The 154 MHz radio sky observed by the Murchison Widefield Array: noise, confusion and first source count analyses
T. M. O. Franzen, C. A. Jackson, A. R. Offringa, R. D. Ekers, R. B., Wayth, G. Bernardi, J. D. Bowman, F. Briggs, R. J. Cappallo, A. A. Deshpande,, B. M. Gaensler, L. J. Greenhill, B. J. Hazelton, M. Johnston-Hollitt, D. L., Kaplan, C. J. Lonsdale, S. R. McWhirter

TL;DR
This study analyzes a 154 MHz radio sky image from the Murchison Widefield Array, assessing noise, source counts, and confusion limits, providing the most precise counts in the 30-200 mJy range and highlighting calibration needs for deeper surveys.
Contribution
It presents the most precise low-frequency source counts in the 30-200 mJy range and discusses the impact of confusion noise and calibration challenges for future deep surveys.
Findings
Source counts agree with other instruments.

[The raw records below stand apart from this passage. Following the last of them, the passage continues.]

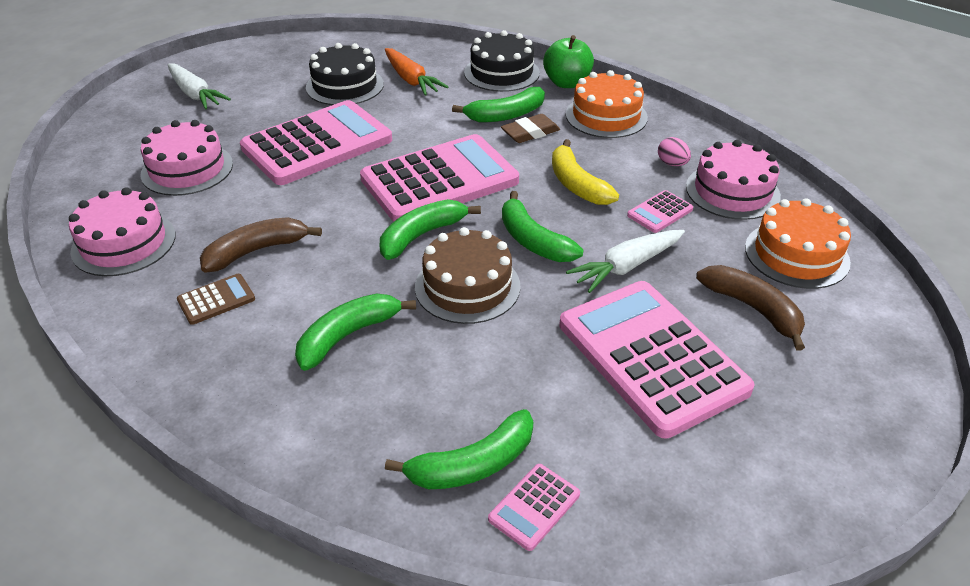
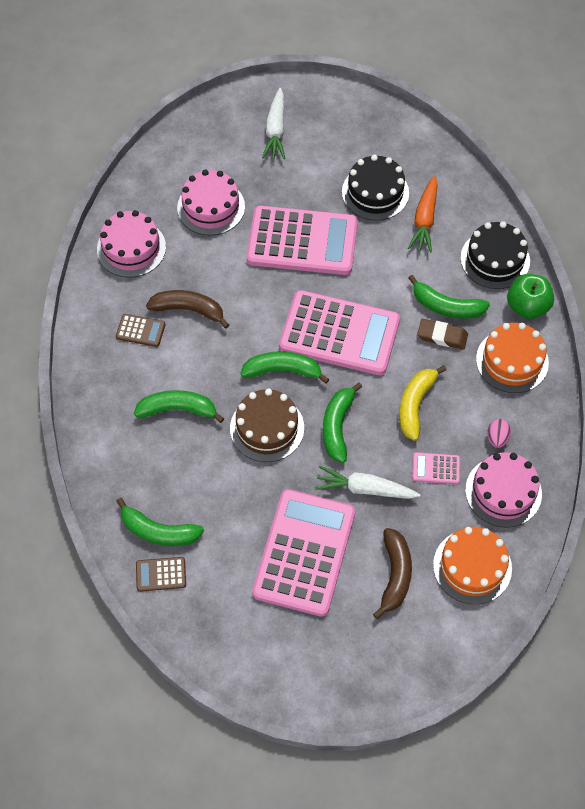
camera: 45 degrees right, 20 degrees up
pink calculator [488,464,580,551] -> brown calculator [136,557,186,592]

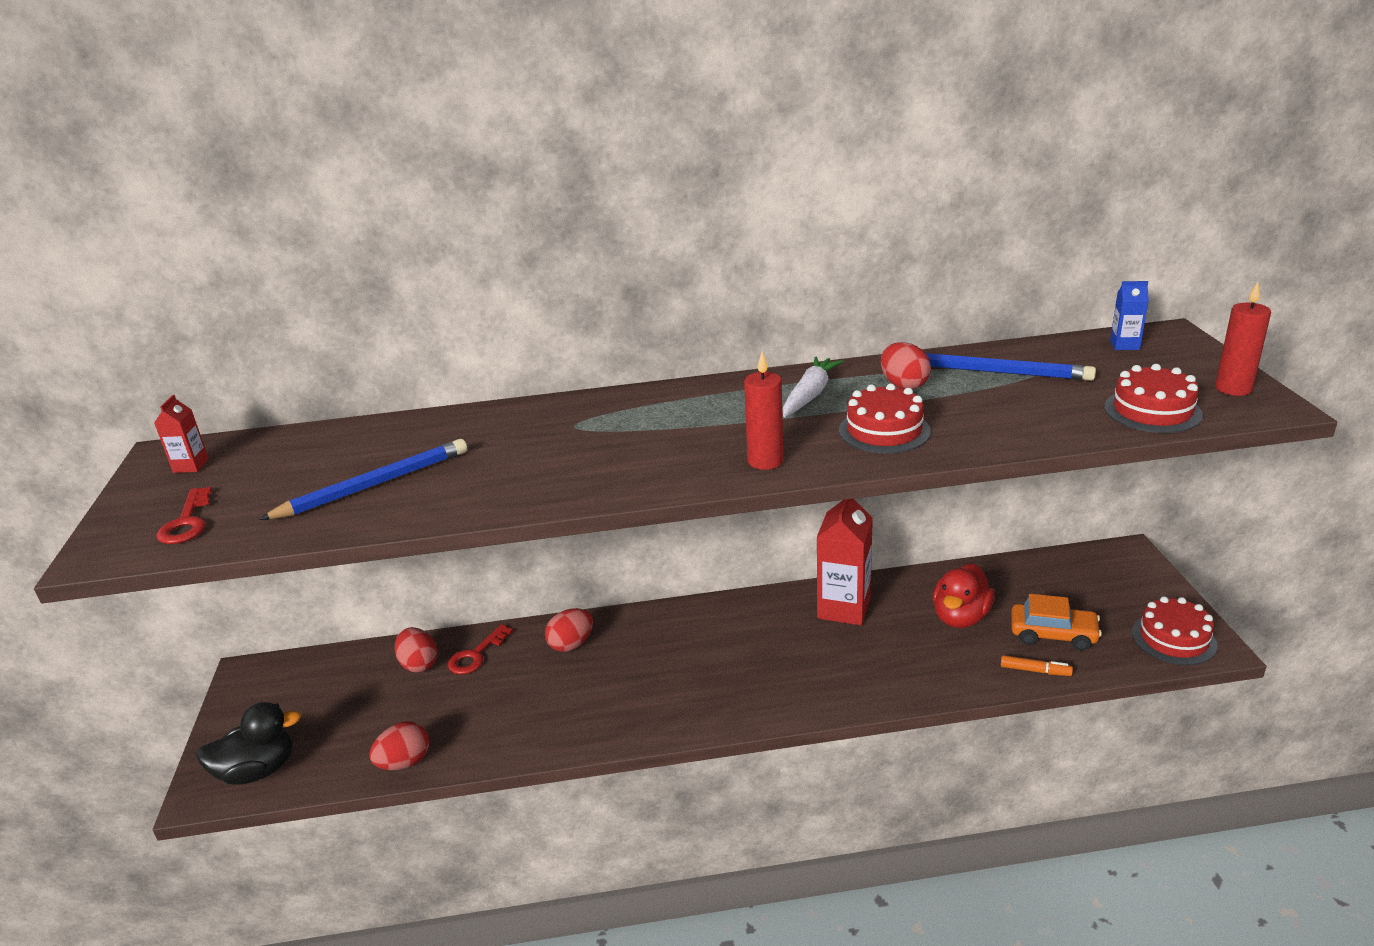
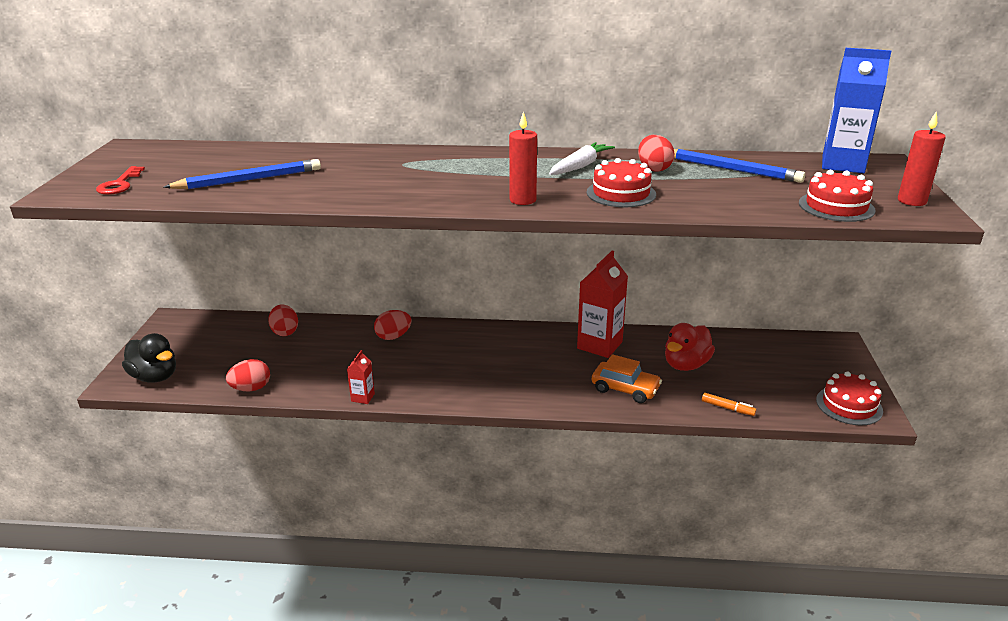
camera: 10 degrees right, 0 degrees up
red carton [154,395,209,473] -> red carton moved to [347,350,375,404]
black duck [196,702,301,785] -> black duck turned 45 degrees clockwise [122,333,176,383]
red key [448,624,513,675] -> none
orange car [1011,594,1102,651] -> orange car moved to [592,354,662,403]
blue carton [1110,281,1149,350] -> blue carton [822,48,891,173], size x2.10

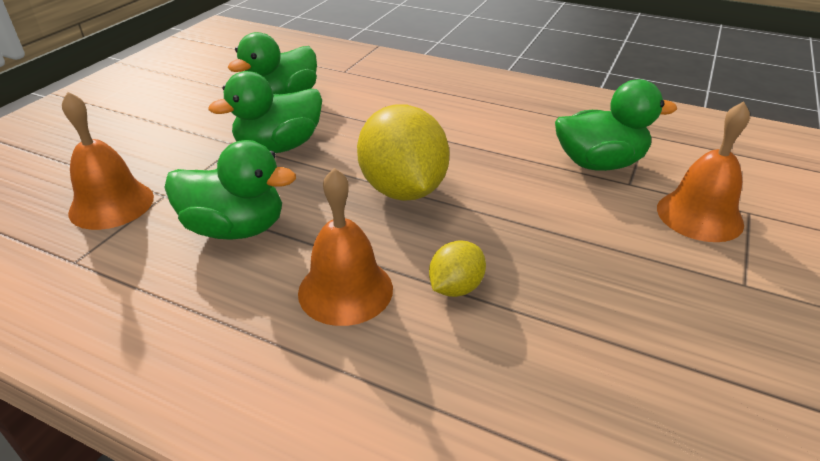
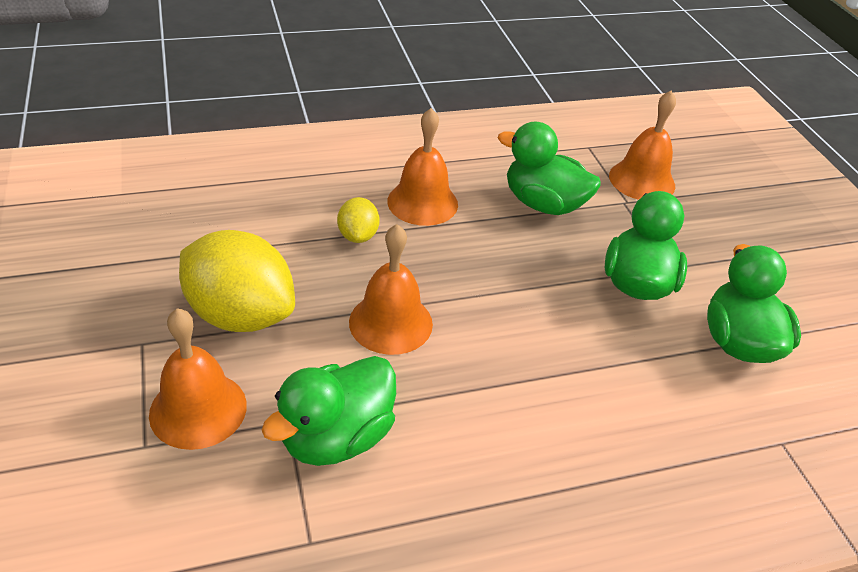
camera: 135 degrees right, 5 degrees up
green duck [164,140,296,240] -> green duck turned 60 degrees clockwise [498,122,601,215]
yellow lemon [357,104,449,201] -> yellow lemon moved to [179,230,295,332]
none -> orange bell [349,224,433,355]

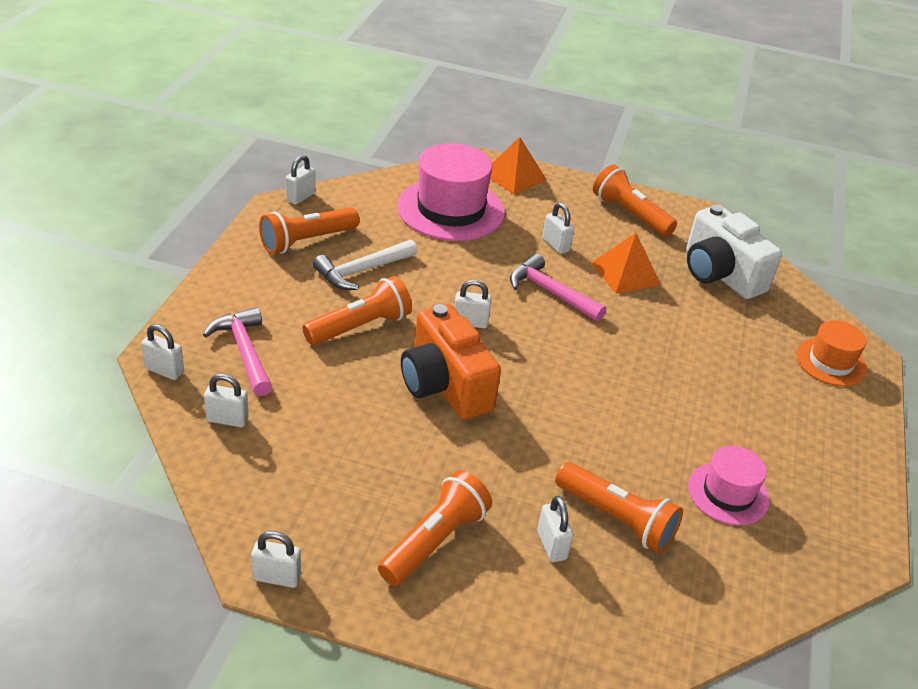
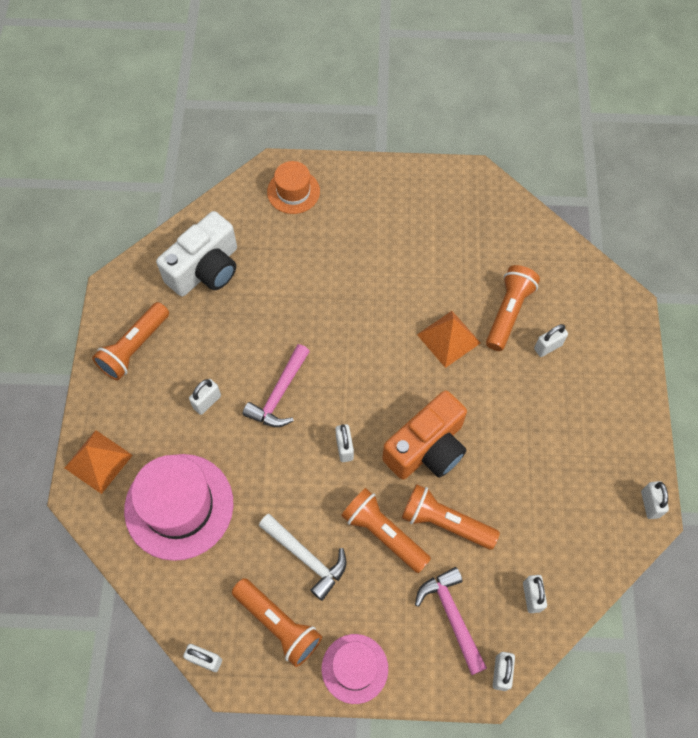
camera: 100 degrees left, 25 degrees up
pink hammer [203,307,272,396] -> pink hammer turned 105 degrees clockwise [415,567,487,675]
orange flashlight [378,470,492,586] -> orange flashlight moved to [402,484,500,550]
orange pyramid [592,233,661,294] -> orange pyramid moved to [417,311,480,368]
pink hat [688,446,770,525] -> pink hat moved to [322,634,388,704]

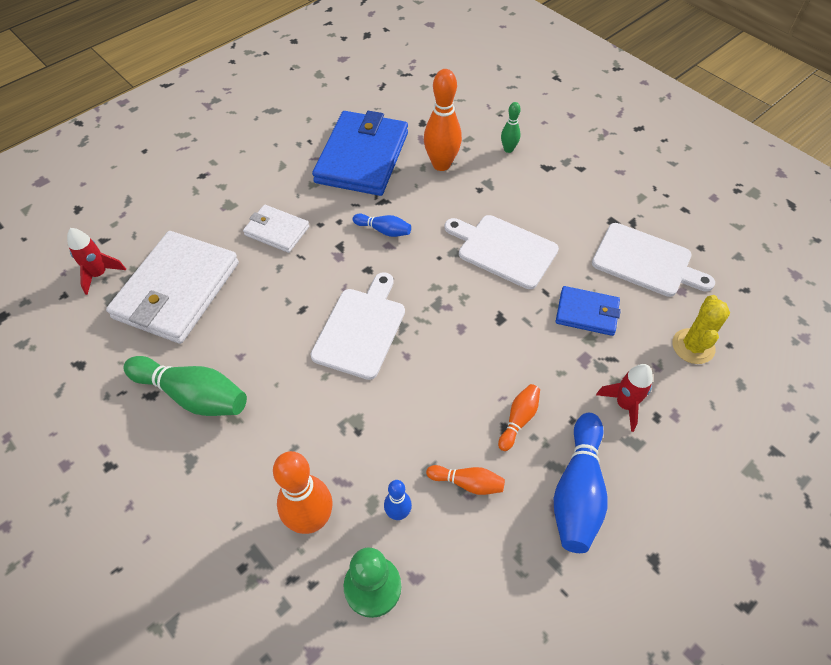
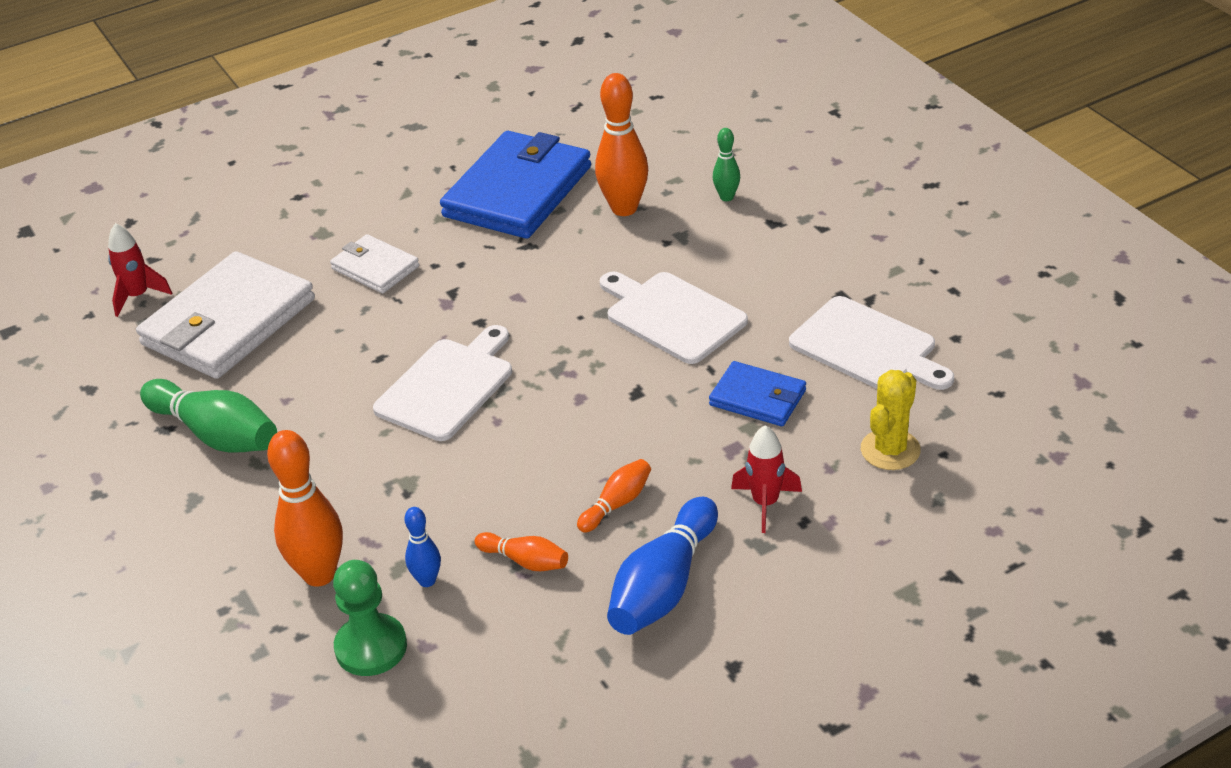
camera: 15 degrees right, 15 degrees down
blue bowling pin [353,214,411,237] -> none

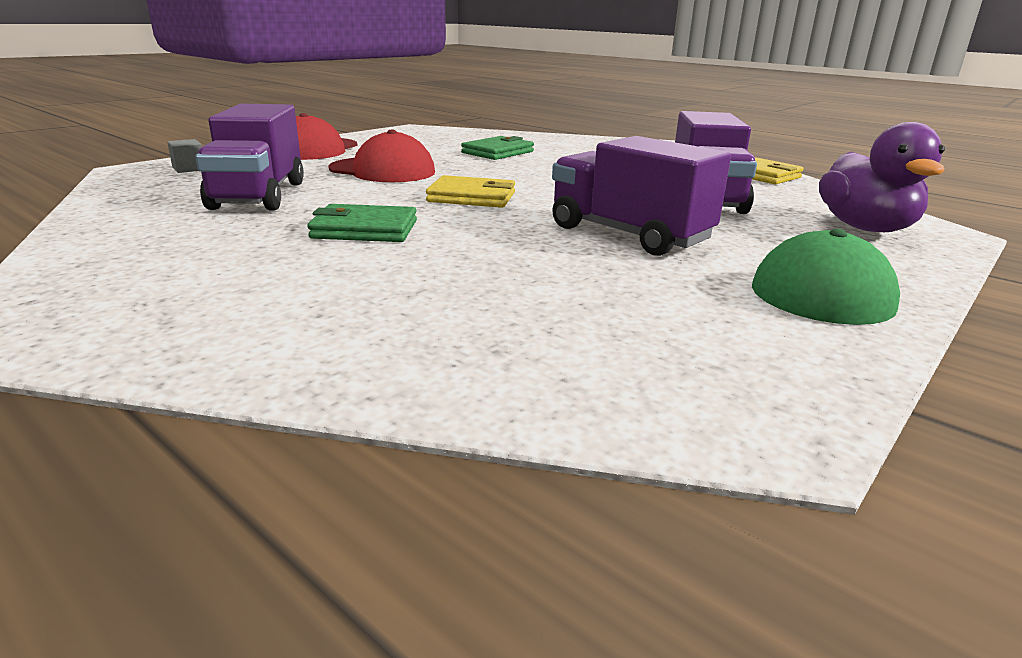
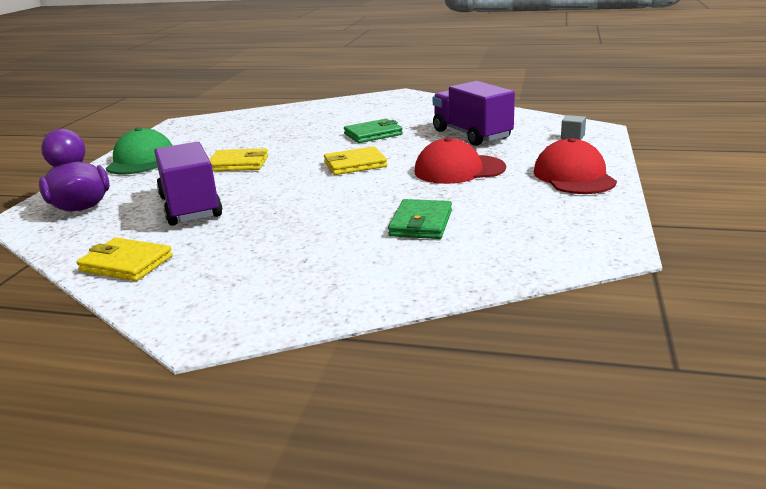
camera: 155 degrees right, 0 degrees up
purple truck [552,136,731,256] -> yellow wallet [209,148,268,171]

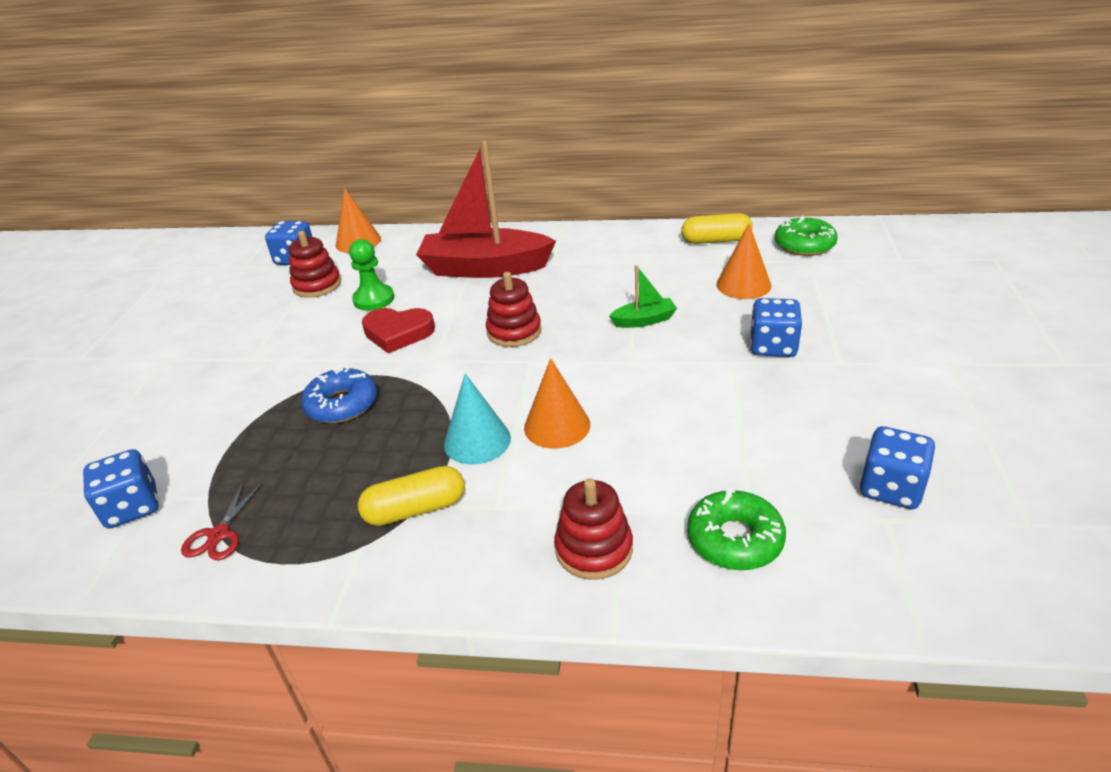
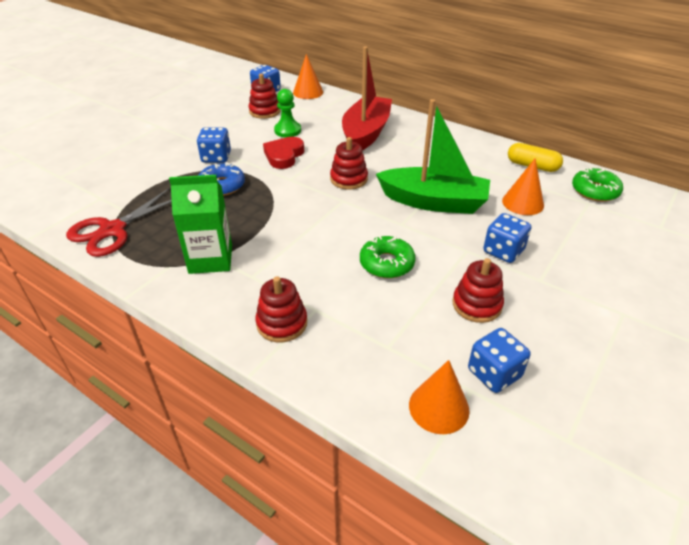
camera: 25 degrees right, 5 degrees up
blue dice [83,449,159,529] -> blue dice moved to [197,127,231,163]
red scissors [181,482,262,560] -> red scissors [66,188,172,257], size x1.97
yellow capsule [358,466,465,526] -> green carton [169,175,232,274]
red heart [362,308,435,353] -> red heart turned 75 degrees clockwise [263,137,304,169]
red boat [416,141,556,278] -> red boat turned 75 degrees clockwise [342,46,392,150]
turquoise cone [444,374,511,464] -> none
orange cone [524,358,590,449] -> orange cone moved to [409,360,470,434]
green boat [609,265,677,328] -> green boat [376,99,490,214], size x2.29
green donut [687,489,786,570] -> green donut moved to [360,236,416,278]
none -> red stacking toy [453,258,504,323]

Confusion noise affects the image at ~1.7 mJy/beam.
Further calibration improvements are needed for deeper observations.
Abstract
We analyse a 154 MHz image made from a 12 h observation with the Murchison Widefield Array (MWA) to determine the noise contribution and behaviour of the source counts down to 30 mJy. The MWA image has a bandwidth of 30.72 MHz, a field-of-view within the half-power contour of the primary beam of 570 deg^2, a resolution of 2.3 arcmin and contains 13,458 sources above 5 sigma. The rms noise in the centre of the image is 4-5 mJy/beam. The MWA counts are in excellent agreement with counts from other instruments and are the most precise ever derived in the flux density range 30-200 mJy due to the sky area covered. Using the deepest available source count data, we find that the MWA image is affected by sidelobe confusion noise at the ~3.5 mJy/beam level, due to incompletely-peeled and out-of-image sources, and classical confusion becomes apparent at ~1.7 mJy/beam. This work highlights that…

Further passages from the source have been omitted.